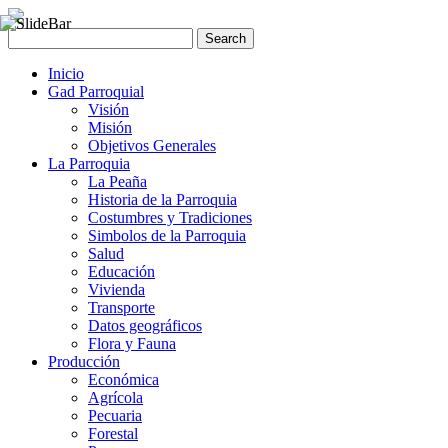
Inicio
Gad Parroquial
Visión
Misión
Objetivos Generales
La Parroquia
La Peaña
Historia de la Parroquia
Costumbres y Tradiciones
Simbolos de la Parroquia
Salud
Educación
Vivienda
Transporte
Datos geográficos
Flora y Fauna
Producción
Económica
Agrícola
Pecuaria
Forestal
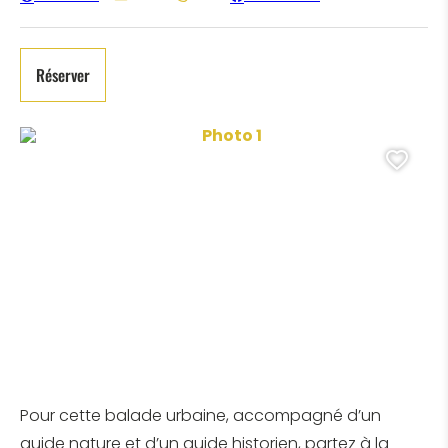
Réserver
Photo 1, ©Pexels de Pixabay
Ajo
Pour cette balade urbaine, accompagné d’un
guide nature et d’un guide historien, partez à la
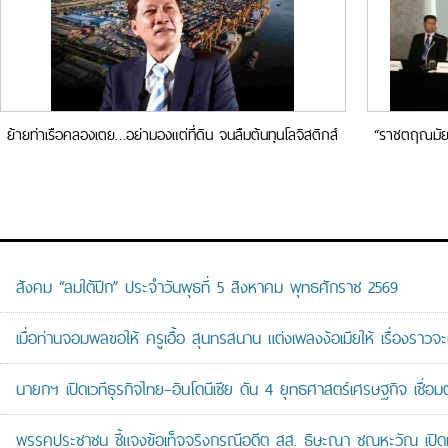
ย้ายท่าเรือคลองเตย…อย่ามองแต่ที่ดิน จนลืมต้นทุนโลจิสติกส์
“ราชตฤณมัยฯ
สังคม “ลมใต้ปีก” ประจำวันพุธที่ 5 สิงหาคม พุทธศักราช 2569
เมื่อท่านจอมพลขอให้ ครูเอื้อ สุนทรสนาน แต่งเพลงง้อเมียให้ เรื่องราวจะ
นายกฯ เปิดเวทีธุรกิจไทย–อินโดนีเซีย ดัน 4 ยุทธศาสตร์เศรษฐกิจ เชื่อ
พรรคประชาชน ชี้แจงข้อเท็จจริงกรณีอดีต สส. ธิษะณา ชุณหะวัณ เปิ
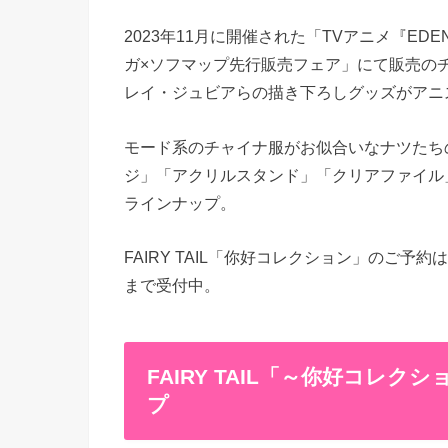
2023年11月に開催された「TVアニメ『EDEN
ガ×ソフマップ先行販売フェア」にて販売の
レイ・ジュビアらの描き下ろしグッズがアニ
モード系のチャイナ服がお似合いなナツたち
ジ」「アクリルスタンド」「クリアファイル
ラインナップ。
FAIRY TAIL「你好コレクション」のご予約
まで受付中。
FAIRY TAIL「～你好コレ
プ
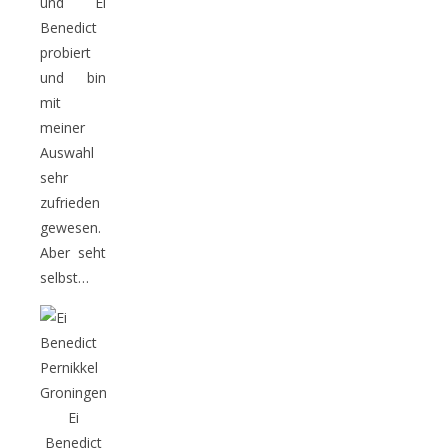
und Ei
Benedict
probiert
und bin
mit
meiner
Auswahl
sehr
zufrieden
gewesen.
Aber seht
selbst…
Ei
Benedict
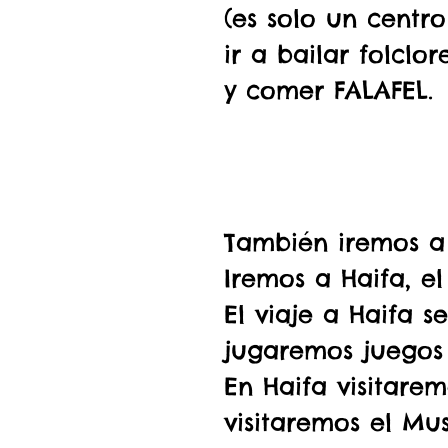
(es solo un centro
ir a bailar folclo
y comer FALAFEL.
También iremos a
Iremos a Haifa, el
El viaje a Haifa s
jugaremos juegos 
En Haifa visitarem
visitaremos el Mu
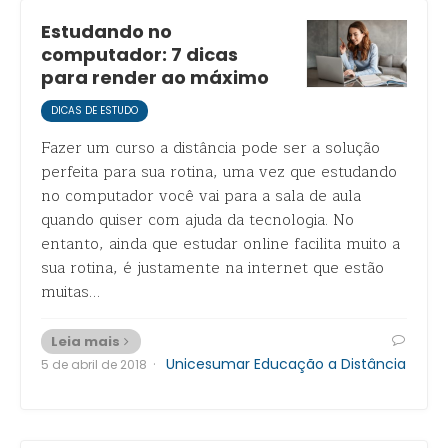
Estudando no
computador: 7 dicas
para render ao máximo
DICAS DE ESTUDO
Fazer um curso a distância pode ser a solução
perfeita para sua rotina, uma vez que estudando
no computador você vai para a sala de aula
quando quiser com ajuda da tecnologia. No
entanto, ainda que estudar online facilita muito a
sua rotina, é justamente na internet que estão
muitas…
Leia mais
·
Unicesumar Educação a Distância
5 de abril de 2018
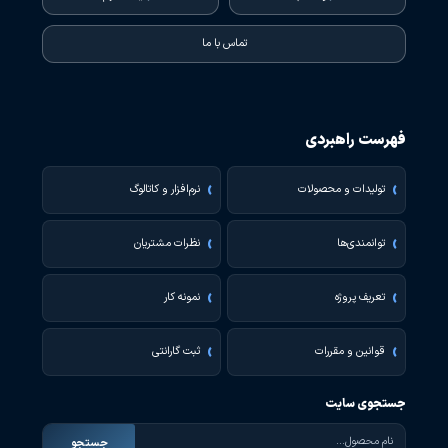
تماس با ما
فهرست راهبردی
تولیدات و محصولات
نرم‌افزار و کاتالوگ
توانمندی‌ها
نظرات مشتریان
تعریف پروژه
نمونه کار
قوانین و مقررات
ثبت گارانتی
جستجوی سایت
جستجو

....

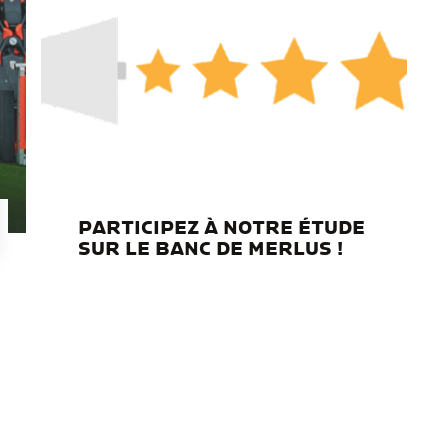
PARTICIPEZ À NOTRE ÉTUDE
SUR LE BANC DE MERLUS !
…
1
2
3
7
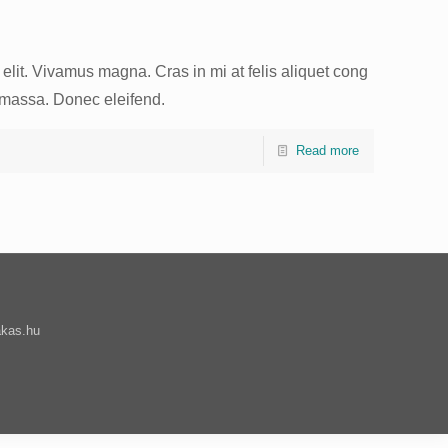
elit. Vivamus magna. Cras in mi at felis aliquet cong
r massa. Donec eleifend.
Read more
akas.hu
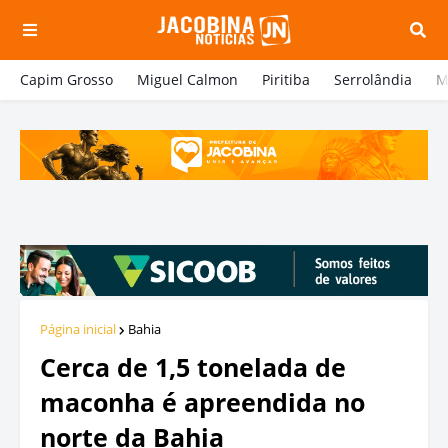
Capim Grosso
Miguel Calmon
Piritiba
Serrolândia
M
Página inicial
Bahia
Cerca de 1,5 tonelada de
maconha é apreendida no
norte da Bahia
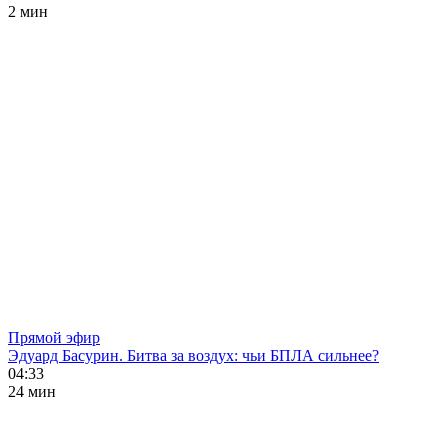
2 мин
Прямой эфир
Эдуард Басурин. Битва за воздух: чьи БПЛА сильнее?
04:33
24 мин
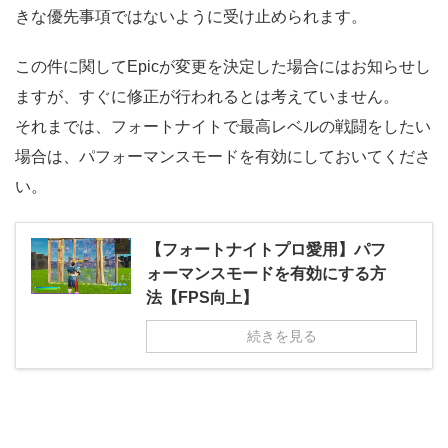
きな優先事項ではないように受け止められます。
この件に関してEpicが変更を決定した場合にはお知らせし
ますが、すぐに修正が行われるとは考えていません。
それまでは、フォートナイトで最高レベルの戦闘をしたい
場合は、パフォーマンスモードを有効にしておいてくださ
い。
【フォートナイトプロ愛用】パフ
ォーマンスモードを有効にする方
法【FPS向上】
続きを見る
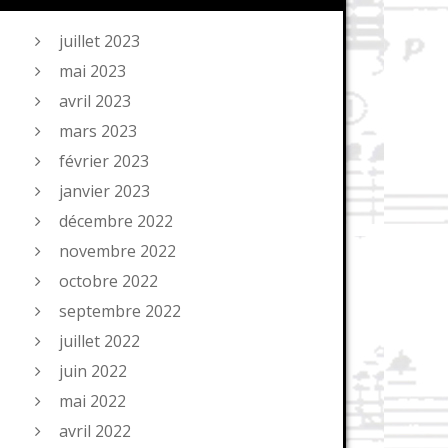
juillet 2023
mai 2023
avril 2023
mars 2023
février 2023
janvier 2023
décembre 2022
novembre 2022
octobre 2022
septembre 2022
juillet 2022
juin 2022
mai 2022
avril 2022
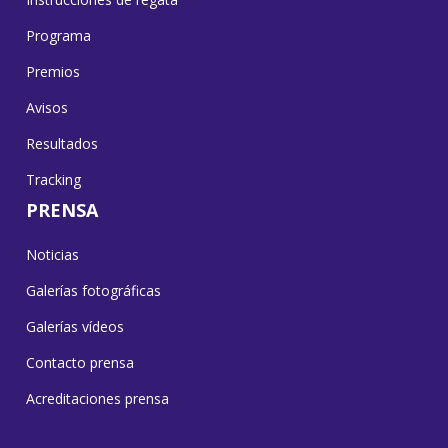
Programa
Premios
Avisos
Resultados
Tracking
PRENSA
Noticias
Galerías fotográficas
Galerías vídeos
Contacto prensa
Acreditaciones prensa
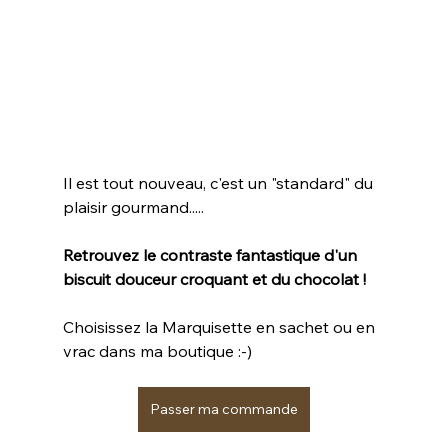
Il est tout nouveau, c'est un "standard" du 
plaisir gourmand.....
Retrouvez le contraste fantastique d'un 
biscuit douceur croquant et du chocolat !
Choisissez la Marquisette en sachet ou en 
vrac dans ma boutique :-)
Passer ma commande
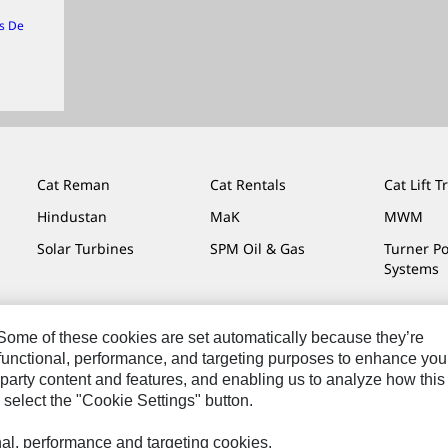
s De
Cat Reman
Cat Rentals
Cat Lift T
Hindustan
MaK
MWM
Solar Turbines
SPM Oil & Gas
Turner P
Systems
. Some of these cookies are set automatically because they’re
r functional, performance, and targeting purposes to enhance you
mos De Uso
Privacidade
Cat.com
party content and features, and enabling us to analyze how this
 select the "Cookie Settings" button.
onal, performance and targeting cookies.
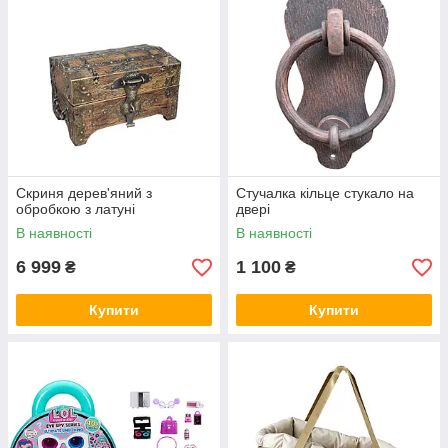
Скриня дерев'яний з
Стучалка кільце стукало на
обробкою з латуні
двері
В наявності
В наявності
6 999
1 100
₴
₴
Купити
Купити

....

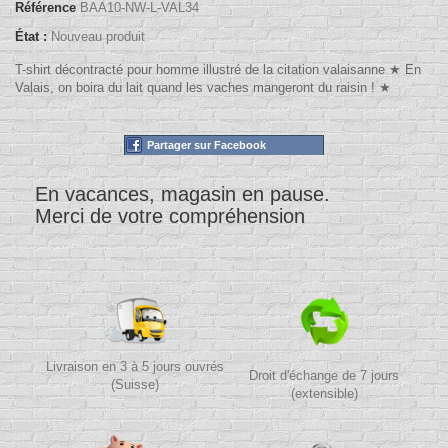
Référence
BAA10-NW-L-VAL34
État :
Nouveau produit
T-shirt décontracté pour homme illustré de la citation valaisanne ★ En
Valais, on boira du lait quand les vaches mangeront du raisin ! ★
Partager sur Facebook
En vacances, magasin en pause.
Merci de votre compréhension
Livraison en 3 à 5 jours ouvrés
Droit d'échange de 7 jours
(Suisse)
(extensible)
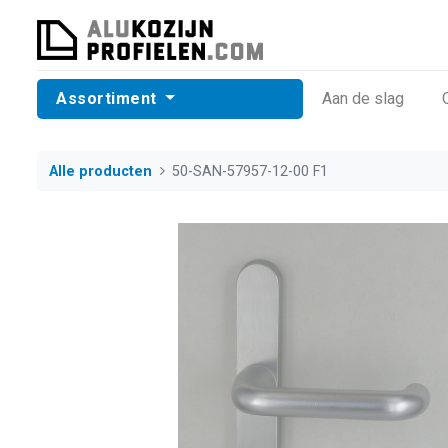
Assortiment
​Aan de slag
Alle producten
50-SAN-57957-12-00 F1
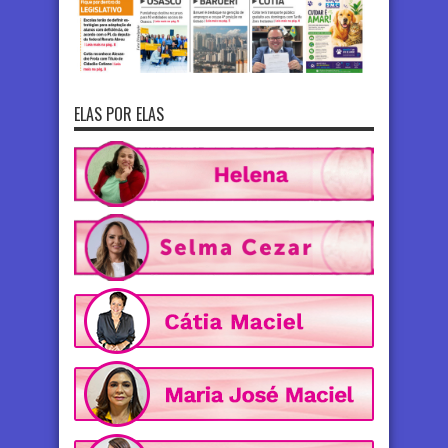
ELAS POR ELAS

....

[AIM OF THE EXERCISE] Identify each line above that contains the word "cookies", and copy every such line in full.

[OUTPUT FOR THIS EXERCISE]
. Some of these cookies are set automatically because they’re
onal, performance and targeting cookies.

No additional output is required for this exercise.